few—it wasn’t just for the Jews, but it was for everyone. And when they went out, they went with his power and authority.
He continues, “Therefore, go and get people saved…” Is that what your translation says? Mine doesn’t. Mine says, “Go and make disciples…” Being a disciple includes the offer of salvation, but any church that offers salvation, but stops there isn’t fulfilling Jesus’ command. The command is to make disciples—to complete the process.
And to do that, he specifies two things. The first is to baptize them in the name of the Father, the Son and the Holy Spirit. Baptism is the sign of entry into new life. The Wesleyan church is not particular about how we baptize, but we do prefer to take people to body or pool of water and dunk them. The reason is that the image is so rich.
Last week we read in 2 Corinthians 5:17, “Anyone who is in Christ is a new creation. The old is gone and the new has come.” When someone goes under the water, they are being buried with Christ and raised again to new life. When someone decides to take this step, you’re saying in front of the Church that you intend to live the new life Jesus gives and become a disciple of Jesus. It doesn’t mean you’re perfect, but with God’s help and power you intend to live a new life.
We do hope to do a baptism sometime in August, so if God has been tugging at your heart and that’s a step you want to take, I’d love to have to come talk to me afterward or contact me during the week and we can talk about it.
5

■ ■ ■

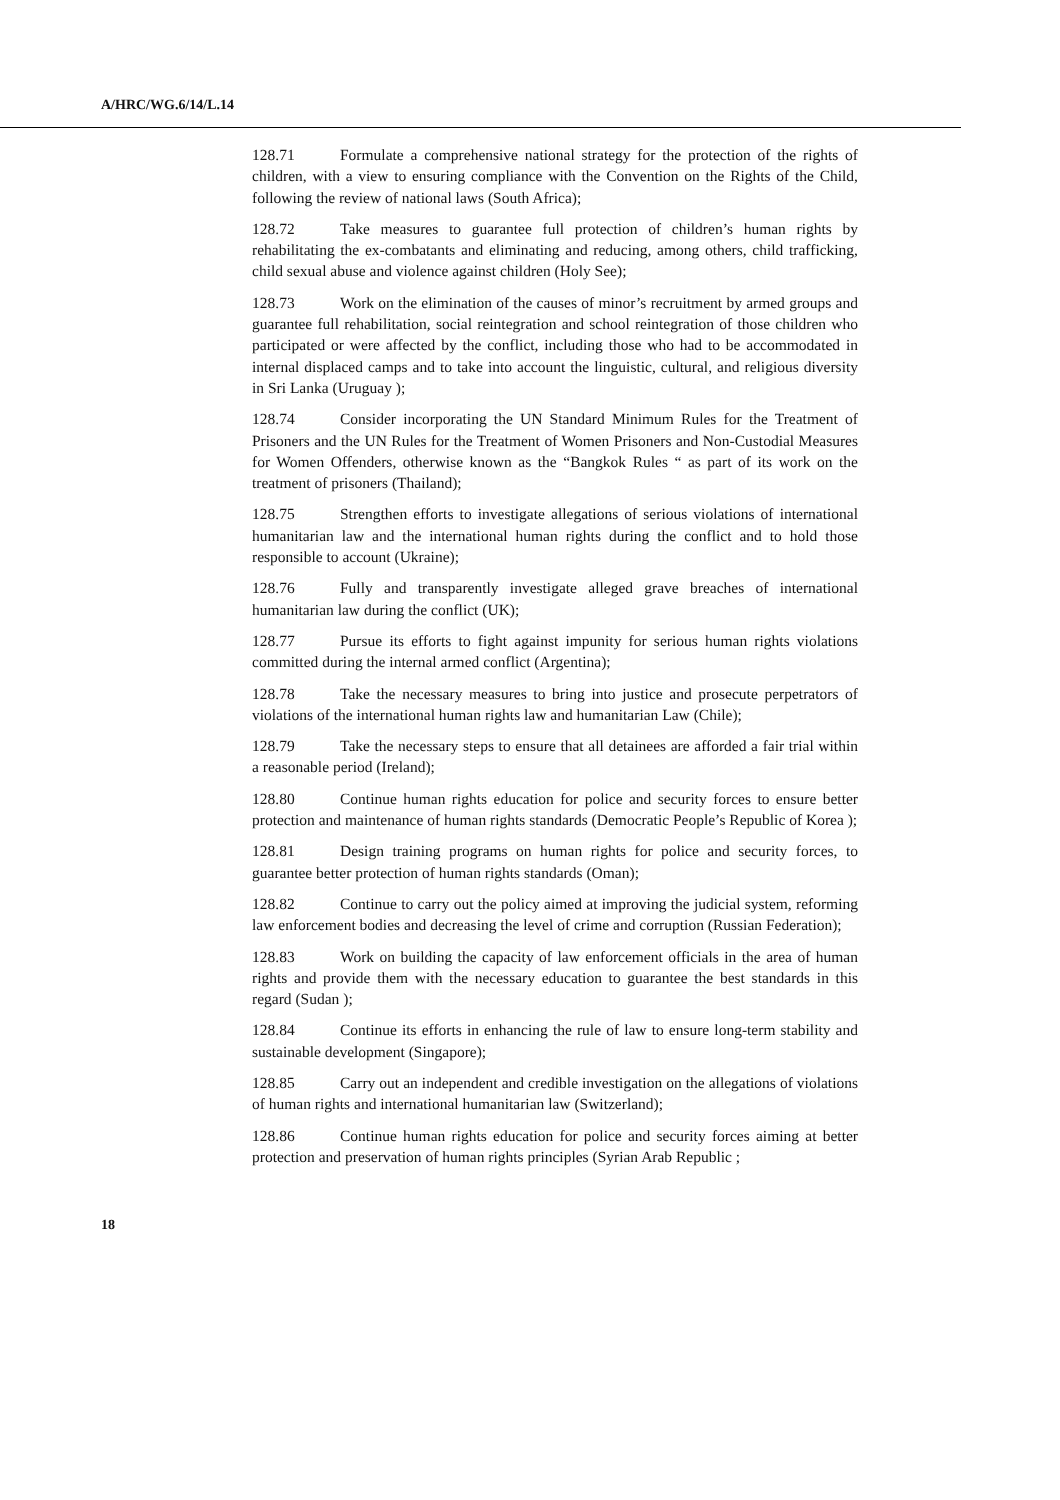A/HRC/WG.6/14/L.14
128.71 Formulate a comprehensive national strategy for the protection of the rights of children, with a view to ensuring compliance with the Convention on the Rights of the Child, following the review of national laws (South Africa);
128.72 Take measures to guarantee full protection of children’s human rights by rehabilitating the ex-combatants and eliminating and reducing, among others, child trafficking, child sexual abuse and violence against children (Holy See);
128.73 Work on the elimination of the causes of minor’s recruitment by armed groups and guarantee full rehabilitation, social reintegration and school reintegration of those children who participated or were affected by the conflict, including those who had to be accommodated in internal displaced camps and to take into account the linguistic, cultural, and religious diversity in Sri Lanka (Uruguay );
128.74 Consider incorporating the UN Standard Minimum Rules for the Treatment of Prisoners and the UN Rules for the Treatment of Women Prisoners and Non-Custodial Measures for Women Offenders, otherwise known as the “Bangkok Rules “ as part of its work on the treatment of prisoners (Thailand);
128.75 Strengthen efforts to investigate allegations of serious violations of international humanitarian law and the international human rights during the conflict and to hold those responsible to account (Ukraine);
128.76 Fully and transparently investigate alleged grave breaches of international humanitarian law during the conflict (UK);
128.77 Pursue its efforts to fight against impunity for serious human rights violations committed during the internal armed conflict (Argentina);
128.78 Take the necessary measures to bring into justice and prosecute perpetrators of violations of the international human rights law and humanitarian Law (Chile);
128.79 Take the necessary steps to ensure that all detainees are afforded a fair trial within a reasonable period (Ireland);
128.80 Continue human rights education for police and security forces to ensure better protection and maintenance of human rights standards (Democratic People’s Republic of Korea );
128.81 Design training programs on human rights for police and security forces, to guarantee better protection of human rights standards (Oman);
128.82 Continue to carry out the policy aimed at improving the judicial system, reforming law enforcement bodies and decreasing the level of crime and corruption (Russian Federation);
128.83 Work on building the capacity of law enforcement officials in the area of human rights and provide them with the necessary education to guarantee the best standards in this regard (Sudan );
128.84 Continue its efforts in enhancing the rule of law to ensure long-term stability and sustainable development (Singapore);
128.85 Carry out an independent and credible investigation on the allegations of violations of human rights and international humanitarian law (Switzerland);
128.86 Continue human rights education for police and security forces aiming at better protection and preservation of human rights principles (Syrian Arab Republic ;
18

■ ■ ■

* Assignment
One stretch of the lines above is wanted, from the line that contains "128.75 Strengthen efforts" through the line that contains "128.76 Fully and". Output it exactly.

* Task answer
128.75 Strengthen efforts to investigate allegations of serious violations of international humanitarian law and the international human rights during the conflict and to hold those responsible to account (Ukraine);
128.76 Fully and transparently investigate alleged grave breaches of international humanitarian law during the conflict (UK);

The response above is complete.